Given an array, find subarray that has one max possible value defined by subarray length times minimum

Question

Let A be an array with N entries. We consider continuous subarrays of it, these must be continuous , meaning they start at some index I and end on some index J. Denote m(I,J) the minimum element of the subarray starting at I and ending on J (contatining elements at index I and J inclusive). Find the maximum among m(I,J)*(J-I+1). J-I+1 is the subarray length.

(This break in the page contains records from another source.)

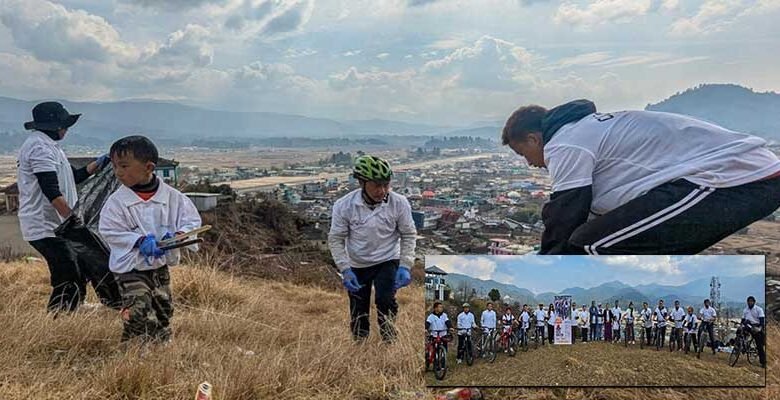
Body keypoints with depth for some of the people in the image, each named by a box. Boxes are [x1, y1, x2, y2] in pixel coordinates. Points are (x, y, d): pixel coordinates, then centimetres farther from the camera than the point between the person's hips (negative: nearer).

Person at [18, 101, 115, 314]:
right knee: (68, 282, -11)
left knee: (78, 276, 14)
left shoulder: (48, 145, 18)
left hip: (58, 226, 11)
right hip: (46, 228, -11)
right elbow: (51, 191, -24)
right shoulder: (39, 147, -16)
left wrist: (97, 164, 14)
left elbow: (73, 177, 24)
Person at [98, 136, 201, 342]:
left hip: (161, 266, 3)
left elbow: (191, 220, -1)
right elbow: (110, 231, -12)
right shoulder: (117, 201, -11)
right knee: (139, 314, -15)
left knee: (163, 312, 18)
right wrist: (139, 241, -25)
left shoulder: (172, 197, -7)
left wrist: (178, 236, -21)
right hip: (130, 270, -3)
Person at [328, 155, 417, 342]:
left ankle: (389, 341, 3)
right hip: (356, 265, 1)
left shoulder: (399, 203, -19)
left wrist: (405, 266, -16)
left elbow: (409, 235, -6)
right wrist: (345, 270, -20)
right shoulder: (344, 205, -20)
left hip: (387, 261, -1)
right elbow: (336, 239, -11)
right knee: (358, 315, 7)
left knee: (385, 300, -22)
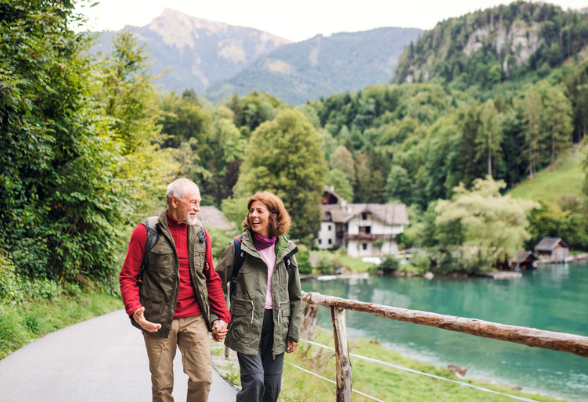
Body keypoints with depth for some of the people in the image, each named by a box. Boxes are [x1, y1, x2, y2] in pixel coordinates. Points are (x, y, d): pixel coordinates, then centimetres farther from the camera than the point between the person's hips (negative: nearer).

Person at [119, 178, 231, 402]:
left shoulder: (201, 234, 8)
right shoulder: (146, 232, -4)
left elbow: (212, 279, 14)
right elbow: (128, 277, -3)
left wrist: (221, 316, 7)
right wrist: (134, 310, -19)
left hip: (195, 320, 3)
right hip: (158, 321, -3)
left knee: (203, 378, -2)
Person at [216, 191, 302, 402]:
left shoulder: (286, 250, 6)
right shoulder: (238, 248, -2)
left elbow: (295, 295, 11)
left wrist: (294, 333, 9)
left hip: (276, 325, 3)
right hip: (247, 324, -3)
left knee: (273, 384, 7)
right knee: (254, 380, -11)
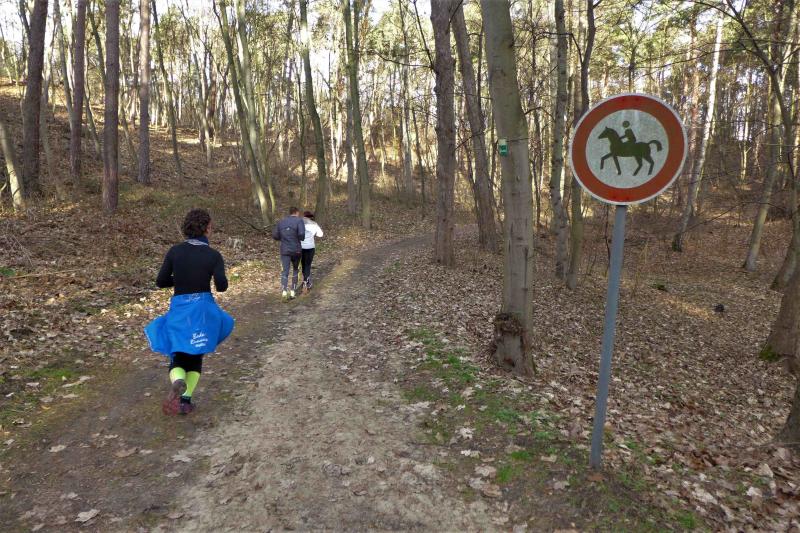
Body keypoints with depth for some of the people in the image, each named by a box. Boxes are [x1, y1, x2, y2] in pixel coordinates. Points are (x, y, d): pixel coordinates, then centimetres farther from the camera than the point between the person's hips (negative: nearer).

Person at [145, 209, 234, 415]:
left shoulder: (174, 251, -4)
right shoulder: (213, 255, -9)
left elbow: (161, 282, -1)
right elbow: (222, 286, -14)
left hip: (179, 308, 1)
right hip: (203, 308, -1)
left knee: (179, 357, 12)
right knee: (195, 356, 20)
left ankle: (178, 382, -21)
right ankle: (185, 399, 8)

Instead of running a loop over I and J and look for which has the minimum there should be a better algorithm in O(N) time. How can I do it? I am thinking about a thing like sliding window... First I pick the first element, I sucessively increase the width of the sliding window as long as the first element remains subarray minimum. That means that I will only have greater values. And I would eventually try to get rid of first element from sliding window to check whether greater elements lead to greater results. But how do I do it precisely?

Answer 1

1. Traverse the array. For each element, calculate the index of the next smaller element on both sides, and store the result in arrays left[] and right[].
2. Let the element at index i be m. For any subarray [l, r] where left[i] < l <= i and i <= r < right[i], m will be it's smallest element. Thus, of all subarrays having array[i] as the smallest element, the subarray of maximum length would be the one between (left[i], right[i]). So it's value would be array[i] * (right[i] - left[i] - 1).
3. Calculate the global maximum of this value over the array. That would be your answer.

Edit:

This logic works for all i where array[i] >= 0. If array[i] < 0, we'll pick the shortest subarray possible for it, which will have length 1. So the value produced for it will be array[i].